### Assignment A
In the satirical piece about Ireland's smoking ban, where does it say crowds of second-handers will start going to get a whiff of Disque Bleu or Camel filter?
### Assignment B
Carry on the satirical piece about Ireland's smoking ban, picking up after its final sentence about bars and restaurants clearing of smoke.

### Study text
[Start of section]
First-hand dilemma of second-hand smokers

A ROSE by any other name would smell as sweet, but what are second-hand smoke freaks to do when Health Minister Micheál Martin’s smoking ban deprives them of their nightly fix of stale nicotine?
First-hand dilemma of second-hand smokers

According to the Vintners’ Federation, that’s their only connection with the real world, and will lead to a break-up of civilisation here in Ireland. Crowds of second-handers will now start descending on Amsterdam’s pot shops just to get a whiff of Disque Bleu or Camel filter, instead of the old Woodbines or Rothmans which sustained them in their youth.

Scientists will add a second-hand smoke enzyme to washing powder, so future generations of men will start doing loads of washing day and night just for the thrill of smelling how it used to be in the good old days.

Many will be driven to distraction by exposure to the opposite sex for the first time, as the smoke clears from hazy bars and restaurants nationwide.
[End of section]
### Dataset entries
[Start of section]
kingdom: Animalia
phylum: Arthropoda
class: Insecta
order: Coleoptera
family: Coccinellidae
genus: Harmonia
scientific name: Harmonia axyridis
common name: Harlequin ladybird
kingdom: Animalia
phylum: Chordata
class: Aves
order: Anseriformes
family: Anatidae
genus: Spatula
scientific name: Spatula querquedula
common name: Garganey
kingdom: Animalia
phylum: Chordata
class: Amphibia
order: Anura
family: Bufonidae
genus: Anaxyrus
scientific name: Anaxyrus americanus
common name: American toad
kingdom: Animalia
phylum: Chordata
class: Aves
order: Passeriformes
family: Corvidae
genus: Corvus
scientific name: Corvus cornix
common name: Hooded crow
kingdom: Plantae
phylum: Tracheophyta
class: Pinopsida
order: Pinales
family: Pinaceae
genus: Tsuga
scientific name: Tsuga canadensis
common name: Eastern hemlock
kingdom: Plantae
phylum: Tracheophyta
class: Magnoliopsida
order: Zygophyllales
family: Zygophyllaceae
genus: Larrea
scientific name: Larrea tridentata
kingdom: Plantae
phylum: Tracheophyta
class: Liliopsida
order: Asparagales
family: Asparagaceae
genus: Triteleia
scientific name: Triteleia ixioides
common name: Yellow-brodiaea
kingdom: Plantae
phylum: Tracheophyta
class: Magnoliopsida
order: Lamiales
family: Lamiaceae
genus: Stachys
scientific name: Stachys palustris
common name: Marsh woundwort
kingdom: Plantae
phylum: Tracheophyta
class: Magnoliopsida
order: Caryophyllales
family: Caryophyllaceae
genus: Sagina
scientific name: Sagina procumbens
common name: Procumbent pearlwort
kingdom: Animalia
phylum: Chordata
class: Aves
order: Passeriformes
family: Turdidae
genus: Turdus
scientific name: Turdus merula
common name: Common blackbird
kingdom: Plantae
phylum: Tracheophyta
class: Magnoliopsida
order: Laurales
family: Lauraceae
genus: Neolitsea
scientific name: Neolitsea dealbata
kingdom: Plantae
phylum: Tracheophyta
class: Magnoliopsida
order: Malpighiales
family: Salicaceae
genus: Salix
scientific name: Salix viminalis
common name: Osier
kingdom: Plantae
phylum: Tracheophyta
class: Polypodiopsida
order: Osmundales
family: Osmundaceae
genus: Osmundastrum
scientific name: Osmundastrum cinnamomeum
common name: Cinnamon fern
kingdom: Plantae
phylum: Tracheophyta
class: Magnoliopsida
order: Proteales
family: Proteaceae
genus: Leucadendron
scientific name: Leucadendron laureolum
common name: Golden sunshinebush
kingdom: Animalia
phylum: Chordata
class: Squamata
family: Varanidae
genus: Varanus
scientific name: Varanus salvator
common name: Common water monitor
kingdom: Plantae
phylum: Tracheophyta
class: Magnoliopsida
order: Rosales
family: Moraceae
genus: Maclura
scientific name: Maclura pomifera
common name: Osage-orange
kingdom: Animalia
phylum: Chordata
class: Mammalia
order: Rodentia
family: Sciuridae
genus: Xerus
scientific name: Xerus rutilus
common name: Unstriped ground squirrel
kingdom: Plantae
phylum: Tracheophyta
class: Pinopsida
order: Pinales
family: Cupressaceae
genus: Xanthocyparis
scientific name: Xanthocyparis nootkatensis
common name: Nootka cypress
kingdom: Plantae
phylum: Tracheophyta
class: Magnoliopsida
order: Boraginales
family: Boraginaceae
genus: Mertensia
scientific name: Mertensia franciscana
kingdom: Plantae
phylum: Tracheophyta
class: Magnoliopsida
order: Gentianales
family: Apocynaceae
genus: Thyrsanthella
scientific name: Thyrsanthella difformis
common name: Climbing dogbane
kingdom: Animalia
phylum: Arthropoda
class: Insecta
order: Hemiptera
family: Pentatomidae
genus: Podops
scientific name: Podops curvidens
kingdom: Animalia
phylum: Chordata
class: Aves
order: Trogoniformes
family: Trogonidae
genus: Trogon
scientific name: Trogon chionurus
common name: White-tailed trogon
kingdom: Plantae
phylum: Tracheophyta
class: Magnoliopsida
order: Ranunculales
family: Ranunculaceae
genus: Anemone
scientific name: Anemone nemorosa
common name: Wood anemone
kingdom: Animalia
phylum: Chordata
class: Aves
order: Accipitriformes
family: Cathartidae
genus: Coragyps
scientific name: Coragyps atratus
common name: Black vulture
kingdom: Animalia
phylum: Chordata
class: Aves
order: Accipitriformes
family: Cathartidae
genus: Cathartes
[End of section]
### Written response A
Amsterdam's pot shops.

### Written response B
And (the final indignity) dry cleaners will surely go out of business as the smell of their chemical cleaners will overpower any normal citizen desensitised from smoke pollution. The only solution is not to inhale. Or set off on annual pilgrimage to the opium dens of Rangoon or Jalalabad.

And what will that do to our own tourist industry?

It’s all a plot to destroy the hard working publicans of Ireland, who have dedicated their lives to the betterment of their fellow men.

And the creation of that twilight ambience which made it such a pleasure to wake the dead in an atmosphere to which they were all accustomed. The divil a bit of harm it did them on their final journey to the graveyard.

Richard Dowling,

Coote Street,

Mountrath,

Co Laois.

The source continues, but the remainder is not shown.